骆文瑞刚下车就看到樊墨背靠在医院大门前,正翻着手机看着什么,阳光斜斜映照在那人柔和的五官上,显得他越发清俊迷人,好似一幅宁静悠远的水墨画。骆文瑞跳下车随意扫了那么一眼,竟也看愣了一瞬,继而又笑着跑过去,一巴掌拍在了男人的肩膀上,“嘿,小zei,又变帅了嘛!”
本只是开个玩笑,樊墨却忽然皱了下眉,连瞳孔都猛地颤了一下,骆文瑞一惊,赶忙撤开手急声道,“怎么了?我没怎么用力啊……”
樊墨脸上的痛苦神色一闪即逝,随后抬头朝骆文瑞笑了笑,伸手点了他脑门儿一下,“你拍自己一下试试?”
骆文瑞皱眉瞪着他,忽然伸手扯他的衣领,二话不说用力拉开,樊墨没阻挡,骆文瑞手上的动作猛地一滞,眼眶顿时红了,“你……又干什么去了?”
樊墨抬手把领子归拢好,按住某人冰凉的小手微微笑道,“没事,不用担心。”
骆文瑞咬着牙一眨不眨地瞪着他,樊墨看了他一会儿,终于无奈地叹了一声,说道,“真的没事,就流了点血,不疼了。”
骆文瑞看到他嘴角的笑容更是难受,樊墨抓着他的手往医院里走,边走边安抚他,“又不是第一次见了,难过什么呢?”
骆文瑞忽然甩开他的手,一把把人掰过来,瞪着他平静的眸子愤懑地喊,“你到底在做什么!这么多年,我看你莫名其妙受伤都有十多次了,怎么问你都不告诉我,你到底在干什么!”
樊墨看了他一会儿,竟又是笑了笑,淡淡回答,“我们家和你们不一样,不用我多说了吧?”
骆文瑞气愤道,“危险的事都是你做,享福的事都是那个杨元辰!凭什么!”
樊墨脸上的笑容一丝都没变,还是好脾气地说,“他是杨家的人啊,就算不是宗家的,毕竟也流着杨家的血,我不过就是个养子,替他做些事也是应该的。
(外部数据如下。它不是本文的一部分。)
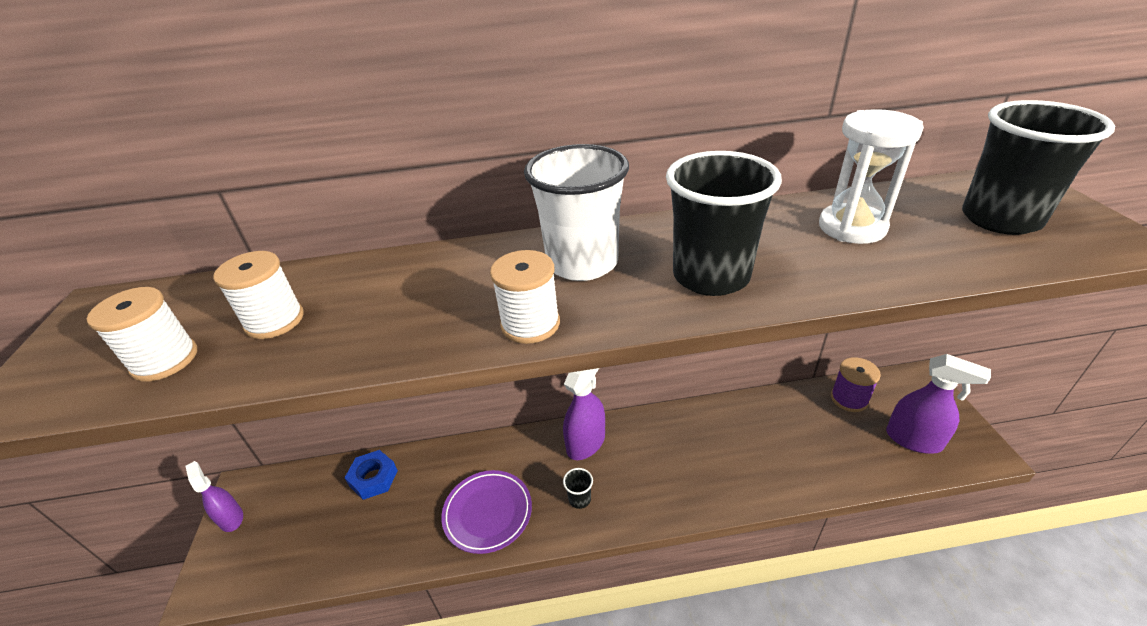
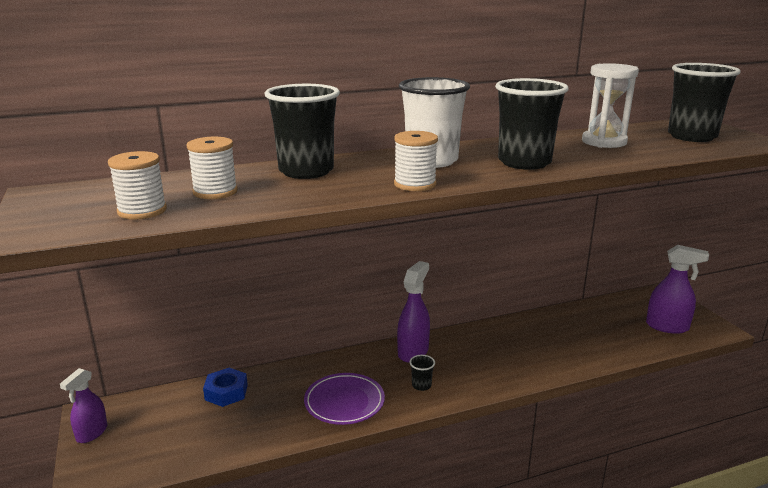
camera: 15 degrees left, 15 degrees down
(231, 518) = (92, 433): purple spray bottle -> purple spray bottle turned 105 degrees counterclockwise
(410, 278) = (306, 171): none -> black cup
(849, 399) = (613, 308): purple spool -> none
”
“养子怎么了!”骆文瑞愤然地大喊,“我家莫绝和骆一也是养子,我爸对他们好得很!”他心疼地看着那人受
着伤的胸膛,恨不得一巴掌把他打醒,“你那个养父根本就是把你当棋子!就是想让你替他们杨家卖命!你还这么死心塌地的,你傻不傻啊!”
樊墨仍是一如既往的平淡神情,他笑着揉了下骆文瑞的脑袋,轻声道,“我们家比你们复杂,爸爸不是你想的那种人,而且我也没受什么委屈,他们对我挺好的。”
“好个屁!你当我跟杨远修一样瞎吗!你……”
樊墨忽然伸手捏住他的两片嘴唇,凑到他眼前眨了眨眼睛,“好啦,别气了,我真没事,这种伤我受惯了,没什么大不了的。”
“唔唔唔!!唔哇唔嗯!”
“呵呵,你安静点我就放开你。”
“唔嗯唔唔唔唔!!!”
樊墨笑了笑,松开手,骆文瑞刚要开骂,对方忽然朝他嘘了一声,就看到林陌和骆文轩朝他们走过来,憋得骆文瑞一口唾沫星子差点噎着自己。
“小墨来了?瑞瑞也在啊,”骆文轩走过来,看着眼前的青年笑道,“你好像又长高了。”
“骆叔叔,林老师,”樊墨笑着点头,说道,“爸爸他们很快就来了。”
“好,我们也正要去准备呢,”骆文轩随口问道,“不过你怎么每次都先来,不和他们一起吗?”
樊墨仍是礼貌地微笑,“爸爸事情多,比较忙。”
“忙个屁。”骆文瑞在一旁嘟哝。
林陌和骆文轩也没听清,又寒暄了几句就离开了,骆文瑞等他们一走就把樊墨拉过来,说道,“你跟我说实话,是不是杨家以后一毛钱都不会留给你?你有他们的遗产继承权吗?”
樊墨摇摇头,回答,“这不是我该关心的,我不清楚。”
“我擦,你不关心这个关心什么呀!”骆文瑞真是替他着急,恨铁不成钢,“你天天给他们卖命,他们把你当回事儿吗!上学也不让你上,从小就让你做那些见不得人的勾当,黑的让你扛着,白的让他们家的人享受,特么的太欺负人了吧!”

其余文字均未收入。